_Exercise prompt_
Omit all pictures, then print the entries exactly.

━━ Dataset ━━

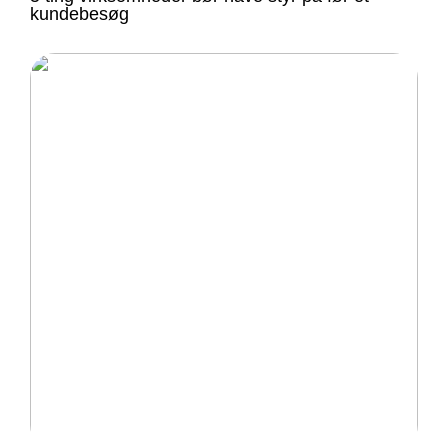
kundebesøg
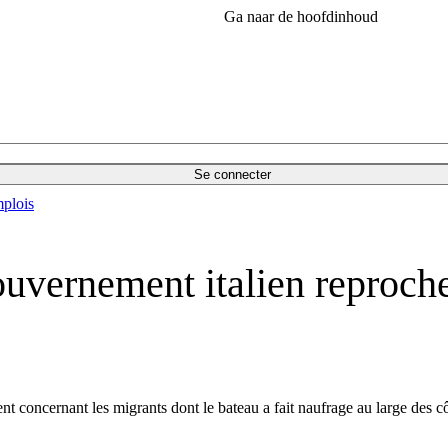
Ga naar de hoofdinhoud
Se connecter
plois
ouvernement italien reproche
nt concernant les migrants dont le bateau a fait naufrage au large des c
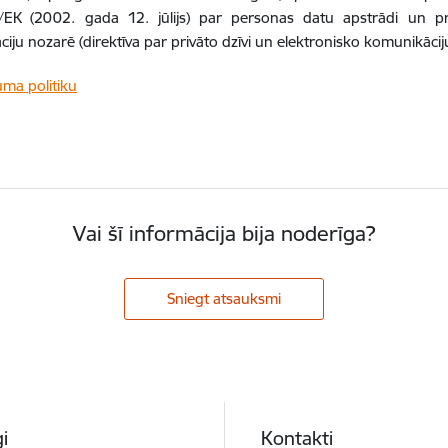
EK (2002. gada 12. jūlijs) par personas datu apstrādi un priv
iju nozarē (direktīva par privāto dzīvi un elektronisko komunikāci
uma politiku
Vai šī informācija bija noderīga?
Sniegt atsauksmi
i
Kontakti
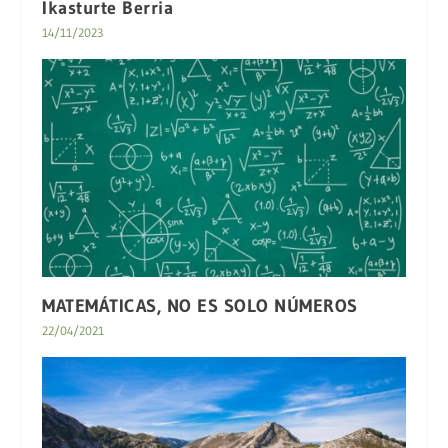
Ikasturte Berria
14/11/2023
MATEMÁTICAS, NO ES SOLO NÚMEROS
22/04/2021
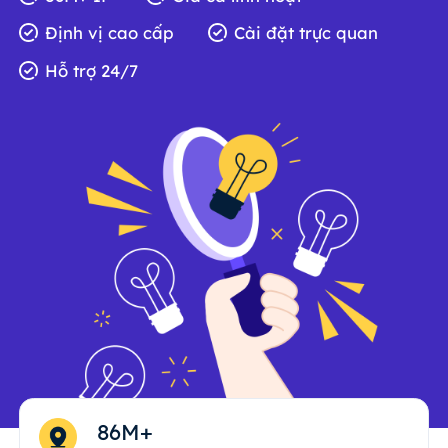
Định vị cao cấp
Cài đặt trực quan
Hỗ trợ 24/7
86M+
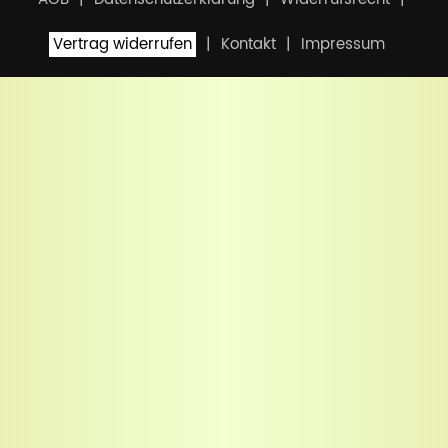
Vertrag widerrufen
Kontakt
Impressum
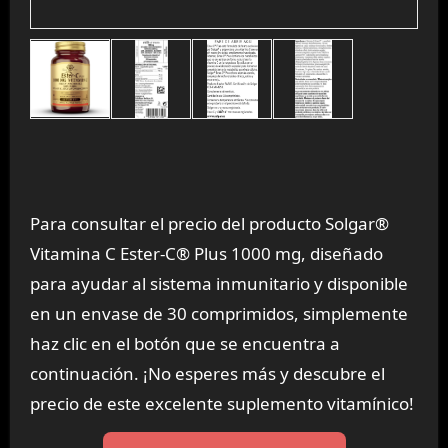
Para consultar el precio del producto Solgar®
Vitamina C Ester-C® Plus 1000 mg, diseñado
para ayudar al sistema inmunitario y disponible
en un envase de 30 comprimidos, simplemente
haz clic en el botón que se encuentra a
continuación. ¡No esperes más y descubre el
precio de este excelente suplemento vitamínico!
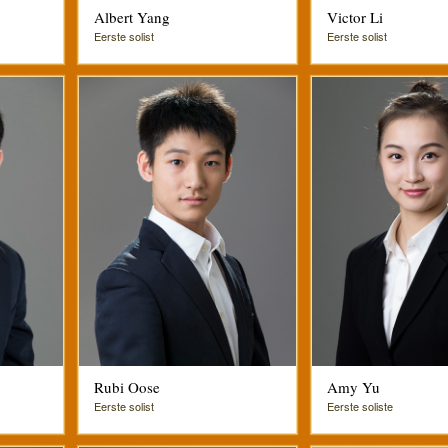
Albert Yang
Victor Li
Eerste solist
Eerste solist
Rubi Oose
Amy Yu
Eerste solist
Eerste soliste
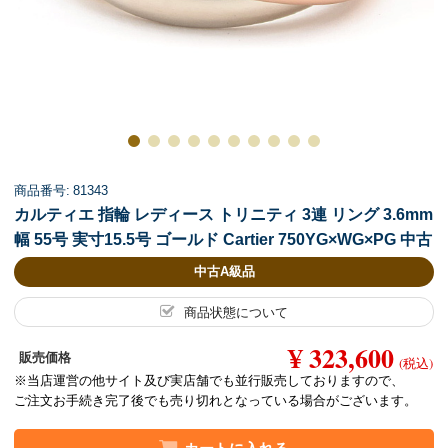
商品番号: 81343
カルティエ 指輪 レディース トリニティ 3連 リング 3.6mm
幅 55号 実寸15.5号 ゴールド Cartier 750YG×WG×PG 中古
中古A級品
商品状態について
¥ 323,600
販売価格
(税込)
※当店運営の他サイト及び実店舗でも並行販売しておりますので、
ご注文お手続き完了後でも売り切れとなっている場合がございます。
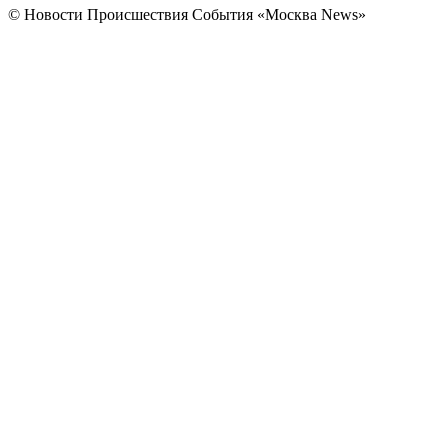
© Новости Происшествия События «Москва News»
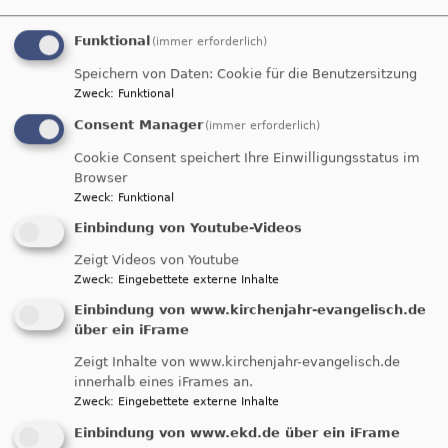
Funktional
(immer erforderlich)
Speichern von Daten: Cookie für die Benutzersitzung
Zweck
:
Funktional
Consent Manager
(immer erforderlich)
Cookie Consent speichert Ihre Einwilligungsstatus im
Browser
Neunkirchen Ermreuth
Zweck
:
Funktional
Evangelisch-Lutherische Pfarrei
Einbindung von Youtube-Videos
Hauptnavigation
Zeigt Videos von Youtube
Zweck
:
Eingebettete externe Inhalte
Einbindung von www.kirchenjahr-evangelisch.de
über ein iFrame
Zeigt Inhalte von www.kirchenjahr-evangelisch.de
innerhalb eines iFrames an.
Zweck
:
Eingebettete externe Inhalte
Einbindung von www.ekd.de über ein iFrame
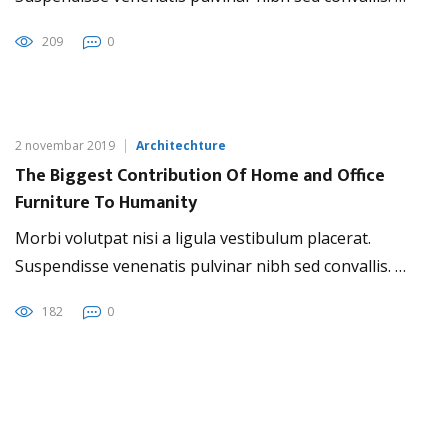
209
0
2 novembar 2019
Architechture
The Biggest Contribution Of Home and Office
Furniture To Humanity
Morbi volutpat nisi a ligula vestibulum placerat.
Suspendisse venenatis pulvinar nibh sed convallis. …
182
0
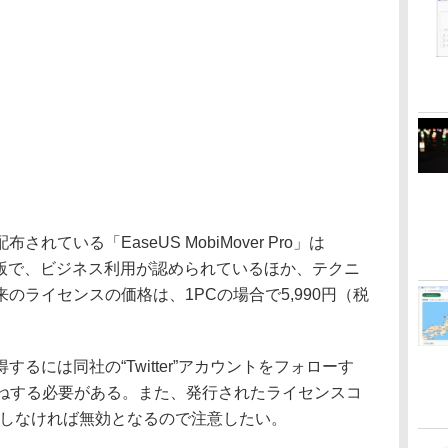
ている「EaseUS MobiMover Pro」は
」の有償版で、ビジネス利用が認められているほか、テクニ
のライセンスの価格は、1PCの場合で5,990円（税
には同社の“Twitter”アカウントをフォローす
をいいねする必要がある。また、発行されたライセンスコ
認証しなければ無効となるので注意したい。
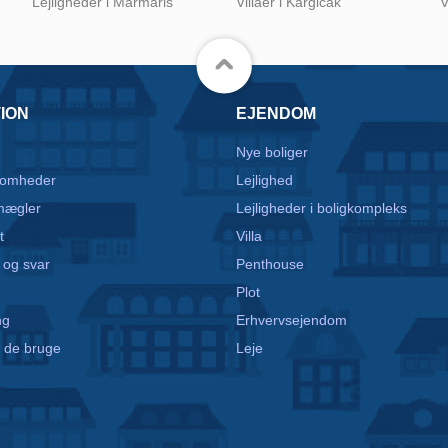
Lejligheder i Marmaris
Villaer i Kargicak
V
ION
EJENDOM
Nye boliger
somheder
Lejlighed
mægler
Lejligheder i boligkompleks
t
Villa
 og svar
Penthouse
Plot
ng
Erhvervsejendom
 de bruge
Leje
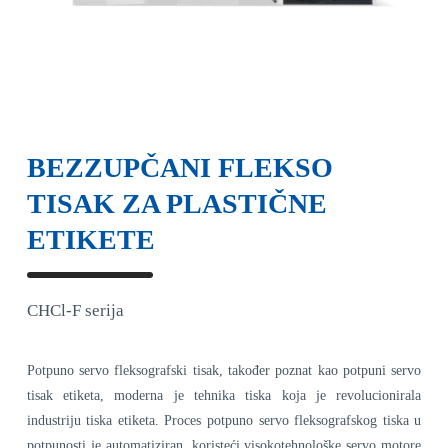
BEZZUPČANI FLEKSO
TISAK ZA PLASTIČNE
ETIKETE
CHCl-F serija
Potpuno servo fleksografski tisak, također poznat kao potpuni servo
tisak etiketa, moderna je tehnika tiska koja je revolucionirala
industriju tiska etiketa. Proces potpuno servo fleksografskog tiska u
potpunosti je automatiziran, koristeći visokotehnološke servo motore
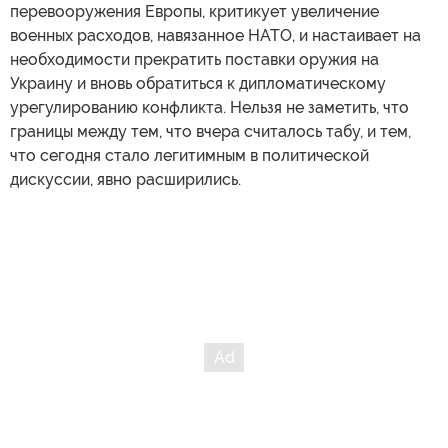
перевооружения Европы, критикует увеличение
военных расходов, навязанное НАТО, и настаивает на
необходимости прекратить поставки оружия на
Украину и вновь обратиться к дипломатическому
урегулированию конфликта. Нельзя не заметить, что
границы между тем, что вчера считалось табу, и тем,
что сегодня стало легитимным в политической
дискуссии, явно расширились.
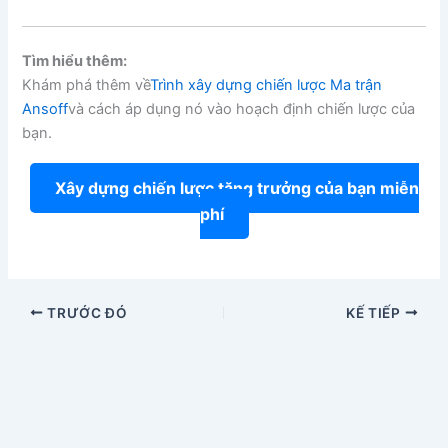
Tìm hiểu thêm:
Khám phá thêm về
Trình xây dựng chiến lược Ma trận
Ansoff
và cách áp dụng nó vào hoạch định chiến lược của
bạn.
Xây dựng chiến lược tăng trưởng của bạn miễn
phí
TRƯỚC ĐÓ
KẾ TIẾP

━━━

_Result of the task_
kundebesøg
Ga naar de hoofdinhoud
Se connecter
plois
ouvernement italien reproche
nt concernant les migrants dont le bateau a fait naufrage au large des c
EK (2002. gada 12. jūlijs) par personas datu apstrādi un priv
iju nozarē (direktīva par privāto dzīvi un elektronisko komunikāci
uma politiku
Vai šī informācija bija noderīga?
Sniegt atsauksmi
i
Kontakti
Ikasturte Berria
14/11/2023
MATEMÁTICAS, NO ES SOLO NÚMEROS
22/04/2021
Định vị cao cấp
Cài đặt trực quan
Hỗ trợ 24/7
86M+
Vertrag widerrufen
Kontakt
Impressum
Para consultar el precio del producto Solgar®
Vitamina C Ester-C® Plus 1000 mg, diseñado
para ayudar al sistema inmunitario y disponible
en un envase de 30 comprimidos, simplemente
haz clic en el botón que se encuentra a
continuación. ¡No esperes más y descubre el
precio de este excelente suplemento vitamínico!
Albert Yang
Victor Li
Eerste solist
Eerste solist
Rubi Oose
Amy Yu
Eerste solist
Eerste soliste
商品番号: 81343
カルティエ 指輪 レディース トリニティ 3連 リング 3.6mm
幅 55号 実寸15.5号 ゴールド Cartier 750YG×WG×PG 中古
中古A級品
商品状態について
¥ 323,600
販売価格
(税込)
※当店運営の他サイト及び実店舗でも並行販売しておりますので、
ご注文お手続き完了後でも売り切れとなっている場合がございます。
© Новости Происшествия События «Москва News»
Funktional
(immer erforderlich)
Speichern von Daten: Cookie für die Benutzersitzung
Zweck
:
Funktional
Consent Manager
(immer erforderlich)
Cookie Consent speichert Ihre Einwilligungsstatus im
Browser
Neunkirchen Ermreuth
Zweck
:
Funktional
Evangelisch-Lutherische Pfarrei
Einbindung von Youtube-Videos
Hauptnavigation
Zeigt Videos von Youtube
Zweck
:
Eingebettete externe Inhalte
Einbindung von www.kirchenjahr-evangelisch.de
über ein iFrame
Zeigt Inhalte von www.kirchenjahr-evangelisch.de
innerhalb eines iFrames an.
Zweck
:
Eingebettete externe Inhalte
Einbindung von www.ekd.de über ein iFrame
209
0
2 novembar 2019
Architechture
The Biggest Contribution Of Home and Office
Furniture To Humanity
Morbi volutpat nisi a ligula vestibulum placerat.
Suspendisse venenatis pulvinar nibh sed convallis. …
182
0
ている「EaseUS MobiMover Pro」は
」の有償版で、ビジネス利用が認められているほか、テクニ
のライセンスの価格は、1PCの場合で5,990円（税
には同社の“Twitter”アカウントをフォローす
をいいねする必要がある。また、発行されたライセンスコ
認証しなければ無効となるので注意したい。
Lejligheder i Marmaris
Villaer i Kargicak
V
ION
EJENDOM
Nye boliger
somheder
Lejlighed
mægler
Lejligheder i boligkompleks
t
Villa
 og svar
Penthouse
Plot
ng
Erhvervsejendom
 de bruge
Leje
BEZZUPČANI FLEKSO
TISAK ZA PLASTIČNE
ETIKETE
CHCl-F serija
Potpuno servo fleksografski tisak, također poznat kao potpuni servo
tisak etiketa, moderna je tehnika tiska koja je revolucionirala
industriju tiska etiketa. Proces potpuno servo fleksografskog tiska u
potpunosti je automatiziran, koristeći visokotehnološke servo motore
перевооружения Европы, критикует увеличение
военных расходов, навязанное НАТО, и настаивает на
необходимости прекратить поставки оружия на
Украину и вновь обратиться к дипломатическому
урегулированию конфликта. Нельзя не заметить, что
границы между тем, что вчера считалось табу, и тем,
что сегодня стало легитимным в политической
дискуссии, явно расширились.
Tìm hiểu thêm:
Khám phá thêm về
Trình xây dựng chiến lược Ma trận
Ansoff
và cách áp dụng nó vào hoạch định chiến lược của
bạn.
Xây dựng chiến lược tăng trưởng của bạn miễn
phí
TRƯỚC ĐÓ
KẾ TIẾP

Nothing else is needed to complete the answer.